Allotment holders at Belfast’s newest patch have been celebrating an astonishing autumn bounty with a harvest feast of music and food.
The hard-working gardeners tucked in to vegetable quiche, beetroot and wild mushroom soup, home-baked bread and chilli jam — all cooked from produce grown on the new Colin allotment project in Poleglass, which only opened at the start of August.
Project manager Michael George told the Belfast Telegraph the site was once a waste dump for scrap metal and lay vacant for years up until the mid-1980s.
“Then it was all cleared and there was a lot of stone and clay put over it to cover any potential health hazards and any oil or toxic waste,” he said.
“Invest NI took it on as a potential site for a future factory but because of the economic climate we requested it to use as a proactive community project. They leased it to us on the basis that we can improve the site and turn it into a facility that may well in the future become the focus for a socio-economic environmental project.”
The project secured £400,000 from the Groundwork NI Shared Space scheme, channelled from EU Peace III funding, to develop 50 community allotments, poly tunnels and an eco-centre — the next phase of the scheme.
“We have people from across Belfast, people from ethnic minorities, we also have groups such as Disability Action, Colin Men’s Group,” Michael explained.
“Youth groups bring up young people to teach them how to grow their own and become more interested in the ecological future of the country.
“Everyone has been provided with raised beds and they pay a small donation.
“The raised beds are filled with compost and it’s up to them to maintain them. The amount of stuff being grown up here is amazing; it’s a natural site that lends itself to this project.”

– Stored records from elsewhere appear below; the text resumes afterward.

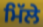
ਮਿੱਲੇ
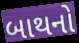
બાથનો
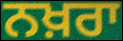
ਨਖ਼ਰਾ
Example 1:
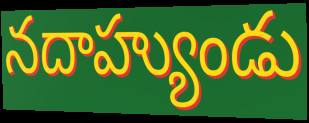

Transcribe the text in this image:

నదాహ్యుండు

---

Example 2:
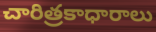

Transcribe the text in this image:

చారిత్రకాధారాలు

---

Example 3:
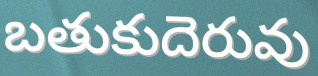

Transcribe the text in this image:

బతుకుదెరువు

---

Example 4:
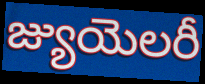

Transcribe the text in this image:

Among the ‘allotmenteers’ is Lina Remmeikaite, who came to Northern Ireland from Lithuania nine years ago and “got stuck”. She now lives in Lagmore with her partner Anthony and son David and had been looking for an allotment for a long time. “Nothing was really coming up. We asked Lisburn Council as they have a number of allotments. That was two years ago and nothing, so we were still looking,” she said.
“We started here in August and it is very enjoyable. We planted carrots, tomatoes, cabbages, beetroot, parsnips, turnips and radishes.

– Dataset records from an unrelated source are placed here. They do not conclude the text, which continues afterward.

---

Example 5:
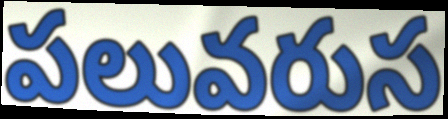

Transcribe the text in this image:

పలువరుస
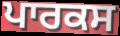
ਪਾਰਕਸ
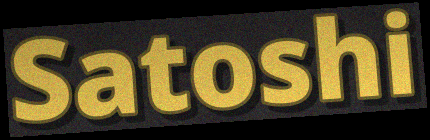
Satoshi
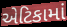
એટિકામાં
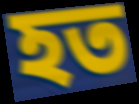
হত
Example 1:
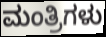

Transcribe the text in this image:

ಮಂತ್ರಿಗಳು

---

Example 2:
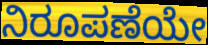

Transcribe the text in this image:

ನಿರೂಪಣೆಯೇ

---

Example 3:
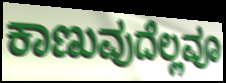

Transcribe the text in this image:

ಕಾಣುವುದೆಲ್ಲವೂ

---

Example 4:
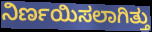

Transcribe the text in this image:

ನಿರ್ಣಯಿಸಲಾಗಿತ್ತು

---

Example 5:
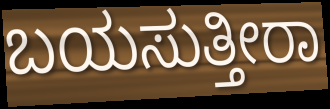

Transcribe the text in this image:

ಬಯಸುತ್ತೀರಾ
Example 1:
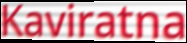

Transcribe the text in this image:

Kaviratna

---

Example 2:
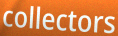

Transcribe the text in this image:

collectors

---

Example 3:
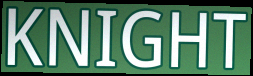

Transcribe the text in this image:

KNIGHT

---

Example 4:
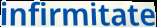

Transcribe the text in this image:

infirmitate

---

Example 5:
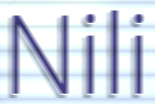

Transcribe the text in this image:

Nili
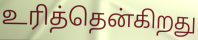
உரித்தென்கிறது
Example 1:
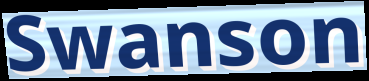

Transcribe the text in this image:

Swanson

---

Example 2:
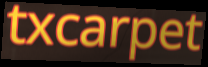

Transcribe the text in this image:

txcarpet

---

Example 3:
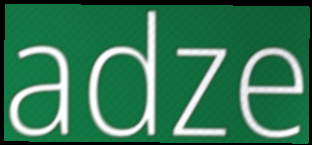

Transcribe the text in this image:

adze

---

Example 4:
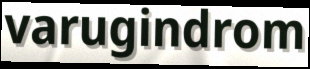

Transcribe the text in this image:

varugindrom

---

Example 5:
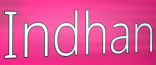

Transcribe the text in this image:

Indhan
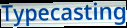
Typecasting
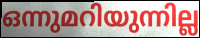
ഒന്നുമറിയുന്നില്ല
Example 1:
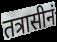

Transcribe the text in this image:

तत्रासीनं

“Today I made beetroot and dried wild mushroom soup, which is a traditional Christmas Eve dish in Lithuania.
“David likes planting peas. He is always helping us. Whenever you are putting in seeds he wants to do a row as well, he enjoys it.”

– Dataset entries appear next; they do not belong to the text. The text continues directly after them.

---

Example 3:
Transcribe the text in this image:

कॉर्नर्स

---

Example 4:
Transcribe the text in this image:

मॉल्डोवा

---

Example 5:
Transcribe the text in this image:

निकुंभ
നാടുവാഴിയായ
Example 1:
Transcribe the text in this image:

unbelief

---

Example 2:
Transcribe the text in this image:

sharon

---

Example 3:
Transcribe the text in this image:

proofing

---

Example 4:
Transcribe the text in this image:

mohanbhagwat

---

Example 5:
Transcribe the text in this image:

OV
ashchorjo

Meanwhile, Tony McCrory (53) is one of the newest allotmenteers as his group Action Mental Health only got on site two weeks ago — but their young seedlings are already flourishing. So far they have planted winter crops such as onions, cabbage, lettuce, pak choi and parsley.
“I lost my job just over a year-and-a half ago and I went downhill with depression and ended up in hospital. This is about trying to get your life together instead of sitting in the house and thinking about stupid things,” he said.
“Everyone was really hands-on. Next year we are going to set aside a section for potatoes and we will be growing a mixture of everything — broccoli, cauliflower, sprouts, onions.”
Mick McEvoy, community gardening officer with Groundwork NI, says the next phase will be to build a Health Living Centre, possibly using a green method such as straw bales. This will be a focus for permaculture, traditional crafts, a sensory garden, a wildflower meadow and an orchard.
“At the core of the whole project is to address people’s physical health and mental health as well as education around food poverty. It's about giving people affordable access to be able to grow some of their own food,” he said.